ACTIVITY: Nothing past the line containing "(3,3'-diaminobenzidine) immunohistochemical staining" belongs in the output. Copy exactly every line of the data below from the first up to and including it.

*-*-*

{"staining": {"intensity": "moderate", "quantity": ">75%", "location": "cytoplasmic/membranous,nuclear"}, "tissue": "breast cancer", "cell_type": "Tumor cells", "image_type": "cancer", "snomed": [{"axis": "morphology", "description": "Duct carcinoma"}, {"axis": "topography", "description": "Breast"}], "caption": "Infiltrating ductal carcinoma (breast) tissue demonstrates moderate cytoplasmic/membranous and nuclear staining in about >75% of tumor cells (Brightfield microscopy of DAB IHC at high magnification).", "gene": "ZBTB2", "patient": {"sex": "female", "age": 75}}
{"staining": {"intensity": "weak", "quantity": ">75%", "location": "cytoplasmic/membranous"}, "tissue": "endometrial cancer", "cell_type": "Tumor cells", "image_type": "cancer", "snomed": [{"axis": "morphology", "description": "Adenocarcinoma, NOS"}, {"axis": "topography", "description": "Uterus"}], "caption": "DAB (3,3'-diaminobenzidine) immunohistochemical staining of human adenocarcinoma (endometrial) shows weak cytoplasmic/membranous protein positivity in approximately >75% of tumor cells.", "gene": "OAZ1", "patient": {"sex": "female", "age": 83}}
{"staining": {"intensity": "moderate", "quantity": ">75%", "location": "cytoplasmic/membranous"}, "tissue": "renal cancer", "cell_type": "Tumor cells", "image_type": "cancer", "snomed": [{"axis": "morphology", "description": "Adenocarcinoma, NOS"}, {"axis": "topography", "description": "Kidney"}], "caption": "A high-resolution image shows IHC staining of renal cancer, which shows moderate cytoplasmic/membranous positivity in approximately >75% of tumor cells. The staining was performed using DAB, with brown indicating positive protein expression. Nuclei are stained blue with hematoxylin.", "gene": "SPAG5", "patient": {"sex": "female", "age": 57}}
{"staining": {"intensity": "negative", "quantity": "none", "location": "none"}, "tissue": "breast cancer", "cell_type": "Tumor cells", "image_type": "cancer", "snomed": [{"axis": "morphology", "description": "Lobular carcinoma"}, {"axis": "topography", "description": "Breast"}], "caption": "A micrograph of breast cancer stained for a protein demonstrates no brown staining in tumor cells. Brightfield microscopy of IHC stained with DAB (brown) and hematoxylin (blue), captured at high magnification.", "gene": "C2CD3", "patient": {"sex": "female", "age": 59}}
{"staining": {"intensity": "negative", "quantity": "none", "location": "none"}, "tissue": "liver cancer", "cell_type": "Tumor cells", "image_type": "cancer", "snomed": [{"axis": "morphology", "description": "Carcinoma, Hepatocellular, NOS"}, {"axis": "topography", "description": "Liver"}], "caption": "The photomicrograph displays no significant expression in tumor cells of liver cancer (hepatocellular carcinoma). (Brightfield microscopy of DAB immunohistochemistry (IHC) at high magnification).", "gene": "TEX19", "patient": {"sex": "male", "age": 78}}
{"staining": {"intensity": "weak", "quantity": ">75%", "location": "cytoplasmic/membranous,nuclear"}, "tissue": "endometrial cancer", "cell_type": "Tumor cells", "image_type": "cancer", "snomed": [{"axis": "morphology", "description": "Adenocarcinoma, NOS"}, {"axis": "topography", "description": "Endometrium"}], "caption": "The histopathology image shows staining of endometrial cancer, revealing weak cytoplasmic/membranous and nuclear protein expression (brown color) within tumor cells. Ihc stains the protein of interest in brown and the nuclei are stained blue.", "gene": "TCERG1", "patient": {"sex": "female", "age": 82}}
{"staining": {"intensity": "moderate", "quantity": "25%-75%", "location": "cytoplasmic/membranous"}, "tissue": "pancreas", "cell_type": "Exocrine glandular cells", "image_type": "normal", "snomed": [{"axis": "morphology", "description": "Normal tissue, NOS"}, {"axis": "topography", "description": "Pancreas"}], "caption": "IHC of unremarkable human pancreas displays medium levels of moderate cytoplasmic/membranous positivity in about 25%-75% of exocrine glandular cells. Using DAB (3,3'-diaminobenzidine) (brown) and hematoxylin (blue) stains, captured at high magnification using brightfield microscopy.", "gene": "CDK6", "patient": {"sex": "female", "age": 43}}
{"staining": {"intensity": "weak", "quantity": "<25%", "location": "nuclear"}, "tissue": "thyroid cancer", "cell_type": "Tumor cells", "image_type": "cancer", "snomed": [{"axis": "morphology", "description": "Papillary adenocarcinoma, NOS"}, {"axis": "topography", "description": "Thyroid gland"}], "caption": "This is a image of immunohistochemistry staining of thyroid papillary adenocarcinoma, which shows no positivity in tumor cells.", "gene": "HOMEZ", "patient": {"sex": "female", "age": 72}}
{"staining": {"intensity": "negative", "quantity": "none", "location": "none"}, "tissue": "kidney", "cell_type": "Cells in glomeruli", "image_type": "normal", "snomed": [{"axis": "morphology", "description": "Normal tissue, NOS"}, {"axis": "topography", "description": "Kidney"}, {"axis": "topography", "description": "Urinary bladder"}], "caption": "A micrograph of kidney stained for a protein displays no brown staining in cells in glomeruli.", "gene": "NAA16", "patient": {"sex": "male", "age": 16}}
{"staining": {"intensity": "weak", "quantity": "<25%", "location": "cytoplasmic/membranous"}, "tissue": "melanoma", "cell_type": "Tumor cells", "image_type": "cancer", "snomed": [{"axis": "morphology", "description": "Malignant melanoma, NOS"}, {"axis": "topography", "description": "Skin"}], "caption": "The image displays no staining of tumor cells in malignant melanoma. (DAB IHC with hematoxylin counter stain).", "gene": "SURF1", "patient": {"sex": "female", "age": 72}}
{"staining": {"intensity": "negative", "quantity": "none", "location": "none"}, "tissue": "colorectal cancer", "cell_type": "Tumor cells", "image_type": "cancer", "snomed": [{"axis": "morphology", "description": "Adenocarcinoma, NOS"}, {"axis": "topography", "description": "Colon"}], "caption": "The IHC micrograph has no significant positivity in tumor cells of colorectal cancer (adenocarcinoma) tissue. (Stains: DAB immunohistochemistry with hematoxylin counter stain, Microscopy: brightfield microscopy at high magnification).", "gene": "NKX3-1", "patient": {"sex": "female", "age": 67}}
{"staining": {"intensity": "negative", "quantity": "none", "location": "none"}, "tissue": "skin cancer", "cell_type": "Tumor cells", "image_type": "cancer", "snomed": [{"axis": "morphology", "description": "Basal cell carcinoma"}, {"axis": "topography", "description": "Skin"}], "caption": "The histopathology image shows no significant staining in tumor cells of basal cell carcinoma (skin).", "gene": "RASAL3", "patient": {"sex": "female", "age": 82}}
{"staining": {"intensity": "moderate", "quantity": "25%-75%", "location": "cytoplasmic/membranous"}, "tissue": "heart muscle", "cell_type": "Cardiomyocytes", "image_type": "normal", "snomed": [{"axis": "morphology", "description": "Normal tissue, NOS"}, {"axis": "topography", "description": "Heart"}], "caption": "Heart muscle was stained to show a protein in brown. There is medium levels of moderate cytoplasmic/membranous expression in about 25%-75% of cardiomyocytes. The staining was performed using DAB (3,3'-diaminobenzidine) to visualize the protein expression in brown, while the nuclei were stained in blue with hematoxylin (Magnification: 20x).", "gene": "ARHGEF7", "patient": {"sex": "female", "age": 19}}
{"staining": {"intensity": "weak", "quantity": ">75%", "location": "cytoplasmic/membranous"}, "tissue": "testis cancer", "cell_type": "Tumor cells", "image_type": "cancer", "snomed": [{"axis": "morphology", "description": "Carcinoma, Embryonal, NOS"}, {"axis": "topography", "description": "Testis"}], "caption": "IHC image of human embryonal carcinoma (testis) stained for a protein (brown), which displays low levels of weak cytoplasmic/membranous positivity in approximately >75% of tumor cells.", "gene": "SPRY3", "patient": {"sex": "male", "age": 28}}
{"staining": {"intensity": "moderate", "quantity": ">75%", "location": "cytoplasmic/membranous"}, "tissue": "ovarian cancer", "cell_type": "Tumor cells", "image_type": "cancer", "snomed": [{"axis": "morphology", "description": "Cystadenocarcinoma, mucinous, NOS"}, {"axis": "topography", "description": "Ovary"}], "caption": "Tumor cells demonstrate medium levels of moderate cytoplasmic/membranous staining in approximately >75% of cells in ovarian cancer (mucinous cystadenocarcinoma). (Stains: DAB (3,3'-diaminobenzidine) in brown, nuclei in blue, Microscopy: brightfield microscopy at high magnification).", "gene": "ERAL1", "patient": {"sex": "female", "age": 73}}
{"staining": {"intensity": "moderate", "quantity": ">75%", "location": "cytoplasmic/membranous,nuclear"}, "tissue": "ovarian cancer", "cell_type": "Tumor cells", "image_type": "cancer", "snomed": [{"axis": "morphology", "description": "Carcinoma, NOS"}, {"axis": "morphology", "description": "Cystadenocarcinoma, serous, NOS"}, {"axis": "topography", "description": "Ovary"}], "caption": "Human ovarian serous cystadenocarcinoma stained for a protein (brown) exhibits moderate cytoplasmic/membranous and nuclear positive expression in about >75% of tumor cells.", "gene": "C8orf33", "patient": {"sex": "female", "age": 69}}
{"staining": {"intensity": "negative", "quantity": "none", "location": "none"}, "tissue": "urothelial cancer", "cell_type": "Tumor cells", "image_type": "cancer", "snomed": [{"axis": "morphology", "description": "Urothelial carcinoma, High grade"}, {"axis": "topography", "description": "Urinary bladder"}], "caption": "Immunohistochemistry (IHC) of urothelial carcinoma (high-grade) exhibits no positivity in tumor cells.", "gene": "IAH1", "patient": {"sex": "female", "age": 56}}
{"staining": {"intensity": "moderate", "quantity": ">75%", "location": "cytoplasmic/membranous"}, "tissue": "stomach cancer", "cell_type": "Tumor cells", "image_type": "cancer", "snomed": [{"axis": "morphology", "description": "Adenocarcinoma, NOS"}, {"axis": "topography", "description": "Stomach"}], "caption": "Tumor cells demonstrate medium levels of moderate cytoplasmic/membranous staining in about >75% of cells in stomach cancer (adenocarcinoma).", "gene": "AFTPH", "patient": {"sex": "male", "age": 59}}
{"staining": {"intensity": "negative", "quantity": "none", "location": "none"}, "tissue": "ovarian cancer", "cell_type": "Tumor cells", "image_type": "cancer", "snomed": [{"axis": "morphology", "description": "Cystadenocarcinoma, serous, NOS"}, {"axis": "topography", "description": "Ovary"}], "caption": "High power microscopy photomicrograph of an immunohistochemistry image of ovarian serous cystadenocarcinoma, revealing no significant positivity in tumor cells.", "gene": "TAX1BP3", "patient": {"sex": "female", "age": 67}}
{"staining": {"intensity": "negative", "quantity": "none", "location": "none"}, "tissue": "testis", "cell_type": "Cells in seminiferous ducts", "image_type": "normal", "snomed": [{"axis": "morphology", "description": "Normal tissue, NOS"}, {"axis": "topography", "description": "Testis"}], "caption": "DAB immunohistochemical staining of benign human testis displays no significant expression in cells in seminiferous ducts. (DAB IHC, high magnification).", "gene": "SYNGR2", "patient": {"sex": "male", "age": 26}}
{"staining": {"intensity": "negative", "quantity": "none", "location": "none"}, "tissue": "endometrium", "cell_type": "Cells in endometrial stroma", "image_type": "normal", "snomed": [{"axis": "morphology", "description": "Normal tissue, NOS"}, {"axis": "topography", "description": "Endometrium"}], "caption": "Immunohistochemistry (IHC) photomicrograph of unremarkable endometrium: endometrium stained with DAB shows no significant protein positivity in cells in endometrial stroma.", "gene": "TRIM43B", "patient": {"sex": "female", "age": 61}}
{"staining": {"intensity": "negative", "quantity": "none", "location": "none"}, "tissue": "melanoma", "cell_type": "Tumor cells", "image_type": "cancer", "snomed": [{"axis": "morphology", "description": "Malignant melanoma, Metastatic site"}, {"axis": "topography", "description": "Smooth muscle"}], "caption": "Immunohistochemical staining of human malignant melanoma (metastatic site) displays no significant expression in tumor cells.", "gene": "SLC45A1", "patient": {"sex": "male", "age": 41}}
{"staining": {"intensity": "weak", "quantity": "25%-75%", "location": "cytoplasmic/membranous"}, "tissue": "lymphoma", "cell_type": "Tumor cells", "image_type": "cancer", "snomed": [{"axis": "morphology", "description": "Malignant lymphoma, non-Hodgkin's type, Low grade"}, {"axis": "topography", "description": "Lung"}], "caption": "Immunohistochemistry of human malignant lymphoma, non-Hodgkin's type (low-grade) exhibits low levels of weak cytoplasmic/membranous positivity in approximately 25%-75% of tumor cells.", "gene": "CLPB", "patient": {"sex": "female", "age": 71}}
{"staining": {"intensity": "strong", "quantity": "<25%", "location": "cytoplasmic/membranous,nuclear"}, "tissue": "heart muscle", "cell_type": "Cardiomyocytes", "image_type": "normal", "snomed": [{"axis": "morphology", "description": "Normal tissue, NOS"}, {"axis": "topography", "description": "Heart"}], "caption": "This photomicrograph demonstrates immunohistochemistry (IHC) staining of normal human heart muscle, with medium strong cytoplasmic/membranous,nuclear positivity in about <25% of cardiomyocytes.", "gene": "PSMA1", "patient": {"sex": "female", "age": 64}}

*-*-*

FINISHED TASK:
{"staining": {"intensity": "moderate", "quantity": ">75%", "location": "cytoplasmic/membranous,nuclear"}, "tissue": "breast cancer", "cell_type": "Tumor cells", "image_type": "cancer", "snomed": [{"axis": "morphology", "description": "Duct carcinoma"}, {"axis": "topography", "description": "Breast"}], "caption": "Infiltrating ductal carcinoma (breast) tissue demonstrates moderate cytoplasmic/membranous and nuclear staining in about >75% of tumor cells (Brightfield microscopy of DAB IHC at high magnification).", "gene": "ZBTB2", "patient": {"sex": "female", "age": 75}}
{"staining": {"intensity": "weak", "quantity": ">75%", "location": "cytoplasmic/membranous"}, "tissue": "endometrial cancer", "cell_type": "Tumor cells", "image_type": "cancer", "snomed": [{"axis": "morphology", "description": "Adenocarcinoma, NOS"}, {"axis": "topography", "description": "Uterus"}], "caption": "DAB (3,3'-diaminobenzidine) immunohistochemical staining of human adenocarcinoma (endometrial) shows weak cytoplasmic/membranous protein positivity in approximately >75% of tumor cells.", "gene": "OAZ1", "patient": {"sex": "female", "age": 83}}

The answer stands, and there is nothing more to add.